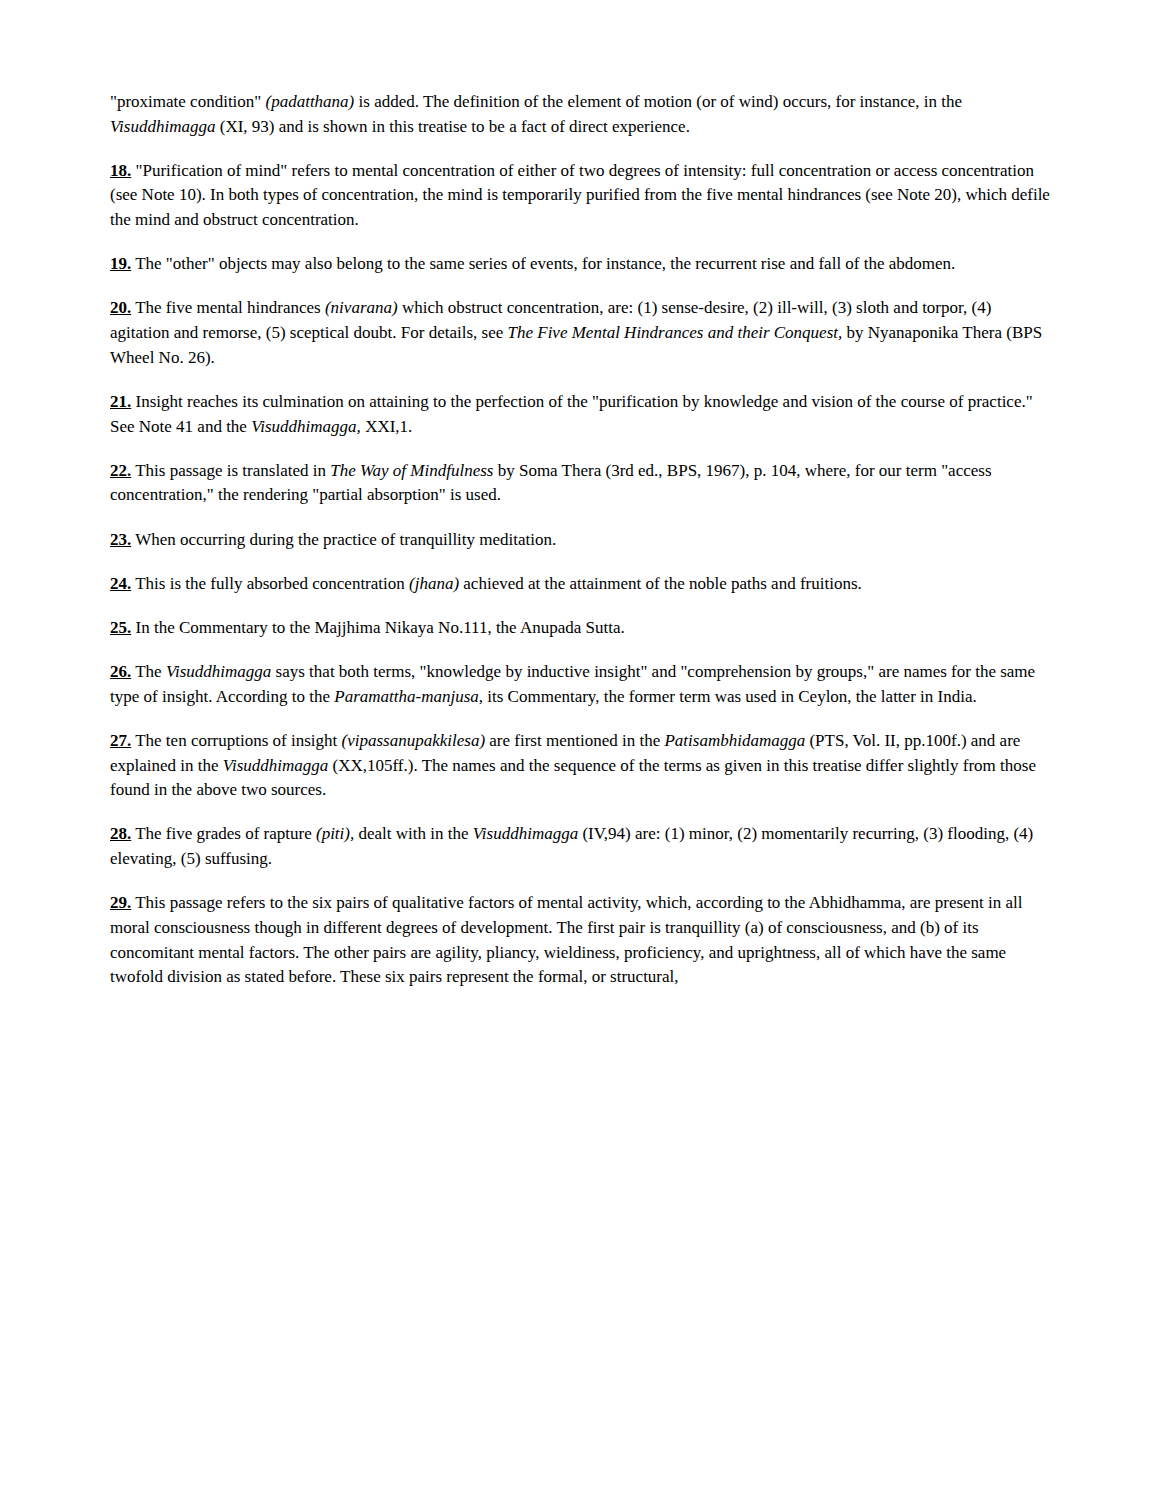"proximate condition" (padatthana) is added. The definition of the element of motion (or of wind) occurs, for instance, in the Visuddhimagga (XI, 93) and is shown in this treatise to be a fact of direct experience.
18. "Purification of mind" refers to mental concentration of either of two degrees of intensity: full concentration or access concentration (see Note 10). In both types of concentration, the mind is temporarily purified from the five mental hindrances (see Note 20), which defile the mind and obstruct concentration.
19. The "other" objects may also belong to the same series of events, for instance, the recurrent rise and fall of the abdomen.
20. The five mental hindrances (nivarana) which obstruct concentration, are: (1) sense-desire, (2) ill-will, (3) sloth and torpor, (4) agitation and remorse, (5) sceptical doubt. For details, see The Five Mental Hindrances and their Conquest, by Nyanaponika Thera (BPS Wheel No. 26).
21. Insight reaches its culmination on attaining to the perfection of the "purification by knowledge and vision of the course of practice." See Note 41 and the Visuddhimagga, XXI,1.
22. This passage is translated in The Way of Mindfulness by Soma Thera (3rd ed., BPS, 1967), p. 104, where, for our term "access concentration," the rendering "partial absorption" is used.
23. When occurring during the practice of tranquillity meditation.
24. This is the fully absorbed concentration (jhana) achieved at the attainment of the noble paths and fruitions.
25. In the Commentary to the Majjhima Nikaya No.111, the Anupada Sutta.
26. The Visuddhimagga says that both terms, "knowledge by inductive insight" and "comprehension by groups," are names for the same type of insight. According to the Paramattha-manjusa, its Commentary, the former term was used in Ceylon, the latter in India.
27. The ten corruptions of insight (vipassanupakkilesa) are first mentioned in the Patisambhidamagga (PTS, Vol. II, pp.100f.) and are explained in the Visuddhimagga (XX,105ff.). The names and the sequence of the terms as given in this treatise differ slightly from those found in the above two sources.
28. The five grades of rapture (piti), dealt with in the Visuddhimagga (IV,94) are: (1) minor, (2) momentarily recurring, (3) flooding, (4) elevating, (5) suffusing.
29. This passage refers to the six pairs of qualitative factors of mental activity, which, according to the Abhidhamma, are present in all moral consciousness though in different degrees of development. The first pair is tranquillity (a) of consciousness, and (b) of its concomitant mental factors. The other pairs are agility, pliancy, wieldiness, proficiency, and uprightness, all of which have the same twofold division as stated before. These six pairs represent the formal, or structural,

## What you are asked to do
Each record should be quoted exactly, with the images omitted.

## Task output
"proximate condition" (padatthana) is added. The definition of the element of motion (or of wind) occurs, for instance, in the Visuddhimagga (XI, 93) and is shown in this treatise to be a fact of direct experience.
18. "Purification of mind" refers to mental concentration of either of two degrees of intensity: full concentration or access concentration (see Note 10). In both types of concentration, the mind is temporarily purified from the five mental hindrances (see Note 20), which defile the mind and obstruct concentration.
19. The "other" objects may also belong to the same series of events, for instance, the recurrent rise and fall of the abdomen.
20. The five mental hindrances (nivarana) which obstruct concentration, are: (1) sense-desire, (2) ill-will, (3) sloth and torpor, (4) agitation and remorse, (5) sceptical doubt. For details, see The Five Mental Hindrances and their Conquest, by Nyanaponika Thera (BPS Wheel No. 26).
21. Insight reaches its culmination on attaining to the perfection of the "purification by knowledge and vision of the course of practice." See Note 41 and the Visuddhimagga, XXI,1.
22. This passage is translated in The Way of Mindfulness by Soma Thera (3rd ed., BPS, 1967), p. 104, where, for our term "access concentration," the rendering "partial absorption" is used.
23. When occurring during the practice of tranquillity meditation.
24. This is the fully absorbed concentration (jhana) achieved at the attainment of the noble paths and fruitions.
25. In the Commentary to the Majjhima Nikaya No.111, the Anupada Sutta.
26. The Visuddhimagga says that both terms, "knowledge by inductive insight" and "comprehension by groups," are names for the same type of insight. According to the Paramattha-manjusa, its Commentary, the former term was used in Ceylon, the latter in India.
27. The ten corruptions of insight (vipassanupakkilesa) are first mentioned in the Patisambhidamagga (PTS, Vol. II, pp.100f.) and are explained in the Visuddhimagga (XX,105ff.). The names and the sequence of the terms as given in this treatise differ slightly from those found in the above two sources.
28. The five grades of rapture (piti), dealt with in the Visuddhimagga (IV,94) are: (1) minor, (2) momentarily recurring, (3) flooding, (4) elevating, (5) suffusing.
29. This passage refers to the six pairs of qualitative factors of mental activity, which, according to the Abhidhamma, are present in all moral consciousness though in different degrees of development. The first pair is tranquillity (a) of consciousness, and (b) of its concomitant mental factors. The other pairs are agility, pliancy, wieldiness, proficiency, and uprightness, all of which have the same twofold division as stated before. These six pairs represent the formal, or structural,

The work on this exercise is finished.